Во всех местах недолгой оседлости: в Москве, в Гельсингфорсе, в Риме, снова в Москве, в Берлине, в Париже — любовь к вороху бумаг накапливала архивы: житейские документы, записи встреч, дневники, тысячи писем. Часть исчезала при «катастрофах», часть сохранялась и снова разрасталась. Из Москвы нам не было разрешено вывезти ни одной писаной бумажки и ни одной книги: все, мною собранное, пропало. Но опять накопились «сокровища» в жизни заграничной — для новой очередной гибели.
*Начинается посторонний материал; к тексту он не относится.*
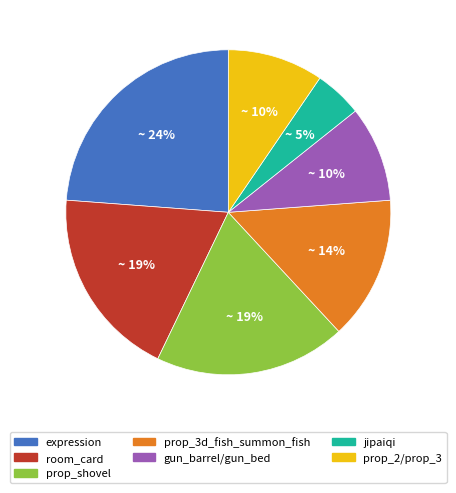

Is there a majority slice in this chart?

No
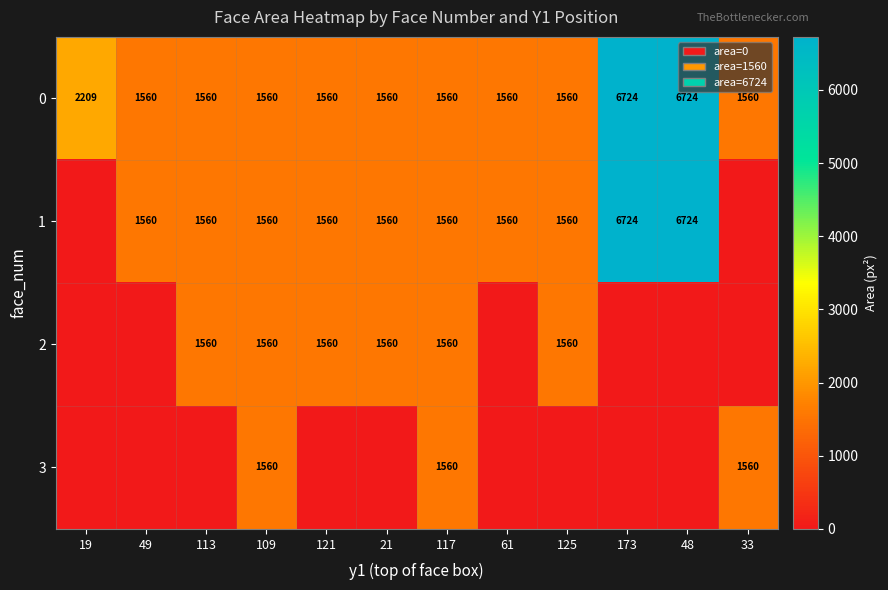

Where is 0 nearest to the value 4142?

19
В обществе этих постепенно желтевших бумаг и в обществе книг, которыми я всегда себя окружал, я жил, как в маленькой крепости, защищавшей от слишком сегодняшнего и, во всяком случае, чужого. Крепость пала, как пали многие другие крепости, казавшиеся достаточной защитой. Случалось так и прежде, но хватало жизненных сил, чтобы упрямо отстраивать заново свое убежище. Может быть, нашлись бы они и теперь, эти силы; но случилось худшее — исчезло всякое желание.
И вот, подобрав обрывки прошлого, оставшиеся не на бумагах, не в документах эпохи, не в письмах, а в памяти, я их сплетаю в книгу, чтобы уж нечего было больше хранить и беречь.
Книга о детстве, юности, молодых годах. Старость не нуждается в книге — ей довольно эпитафии.